▶ **What you will do**: Update the stretch of the listing from the line containing "of 3230 ft³." through the line containing "The reading is 66 bpm" by changing every "Kindly" to "Please", and return only those lines with nothing else altered.
[The data Boundary: Start]
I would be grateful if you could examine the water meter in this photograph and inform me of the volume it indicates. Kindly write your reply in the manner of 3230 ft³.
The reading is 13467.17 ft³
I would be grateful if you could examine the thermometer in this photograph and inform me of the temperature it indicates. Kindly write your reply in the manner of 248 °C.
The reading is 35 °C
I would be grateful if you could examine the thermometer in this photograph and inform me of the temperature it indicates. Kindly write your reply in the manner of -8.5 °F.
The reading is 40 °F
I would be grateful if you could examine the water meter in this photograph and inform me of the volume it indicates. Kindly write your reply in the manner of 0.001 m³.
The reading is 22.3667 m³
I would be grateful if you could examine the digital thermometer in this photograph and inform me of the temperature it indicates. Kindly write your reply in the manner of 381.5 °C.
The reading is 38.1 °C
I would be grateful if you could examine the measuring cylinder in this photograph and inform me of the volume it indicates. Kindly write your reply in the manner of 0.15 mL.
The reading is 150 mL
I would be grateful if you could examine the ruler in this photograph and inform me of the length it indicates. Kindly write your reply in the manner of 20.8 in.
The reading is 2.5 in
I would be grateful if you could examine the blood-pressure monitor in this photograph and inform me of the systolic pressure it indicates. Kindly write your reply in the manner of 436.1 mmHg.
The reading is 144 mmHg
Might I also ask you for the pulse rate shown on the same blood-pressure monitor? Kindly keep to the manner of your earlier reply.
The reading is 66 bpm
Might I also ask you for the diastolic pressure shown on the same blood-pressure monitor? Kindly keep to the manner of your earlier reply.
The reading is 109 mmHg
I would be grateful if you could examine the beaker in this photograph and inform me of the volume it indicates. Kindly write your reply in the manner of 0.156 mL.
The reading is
[The data Boundary: End]
[The data Boundary: Start]
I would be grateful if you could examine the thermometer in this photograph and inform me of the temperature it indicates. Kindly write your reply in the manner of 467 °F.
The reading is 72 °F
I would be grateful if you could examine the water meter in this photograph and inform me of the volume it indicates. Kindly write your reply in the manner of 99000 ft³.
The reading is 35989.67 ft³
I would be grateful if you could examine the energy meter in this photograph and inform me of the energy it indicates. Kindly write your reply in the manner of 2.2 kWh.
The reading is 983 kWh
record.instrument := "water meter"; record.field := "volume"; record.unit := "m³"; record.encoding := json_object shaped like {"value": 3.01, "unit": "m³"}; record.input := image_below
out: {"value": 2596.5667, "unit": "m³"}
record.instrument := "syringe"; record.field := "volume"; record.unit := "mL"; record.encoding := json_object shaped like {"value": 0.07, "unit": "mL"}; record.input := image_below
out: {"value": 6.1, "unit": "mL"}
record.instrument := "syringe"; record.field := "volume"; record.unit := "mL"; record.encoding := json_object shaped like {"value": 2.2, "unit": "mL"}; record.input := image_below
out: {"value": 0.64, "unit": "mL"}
[The data Boundary: End]
[The data Boundary: Start]
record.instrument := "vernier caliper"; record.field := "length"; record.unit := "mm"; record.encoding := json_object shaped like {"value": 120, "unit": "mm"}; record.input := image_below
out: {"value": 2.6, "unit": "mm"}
[The data Boundary: End]
▶ **Answer section**:
I would be grateful if you could examine the water meter in this photograph and inform me of the volume it indicates. Please write your reply in the manner of 3230 ft³.
The reading is 13467.17 ft³
I would be grateful if you could examine the thermometer in this photograph and inform me of the temperature it indicates. Please write your reply in the manner of 248 °C.
The reading is 35 °C
I would be grateful if you could examine the thermometer in this photograph and inform me of the temperature it indicates. Please write your reply in the manner of -8.5 °F.
The reading is 40 °F
I would be grateful if you could examine the water meter in this photograph and inform me of the volume it indicates. Please write your reply in the manner of 0.001 m³.
The reading is 22.3667 m³
I would be grateful if you could examine the digital thermometer in this photograph and inform me of the temperature it indicates. Please write your reply in the manner of 381.5 °C.
The reading is 38.1 °C
I would be grateful if you could examine the measuring cylinder in this photograph and inform me of the volume it indicates. Please write your reply in the manner of 0.15 mL.
The reading is 150 mL
I would be grateful if you could examine the ruler in this photograph and inform me of the length it indicates. Please write your reply in the manner of 20.8 in.
The reading is 2.5 in
I would be grateful if you could examine the blood-pressure monitor in this photograph and inform me of the systolic pressure it indicates. Please write your reply in the manner of 436.1 mmHg.
The reading is 144 mmHg
Might I also ask you for the pulse rate shown on the same blood-pressure monitor? Please keep to the manner of your earlier reply.
The reading is 66 bpm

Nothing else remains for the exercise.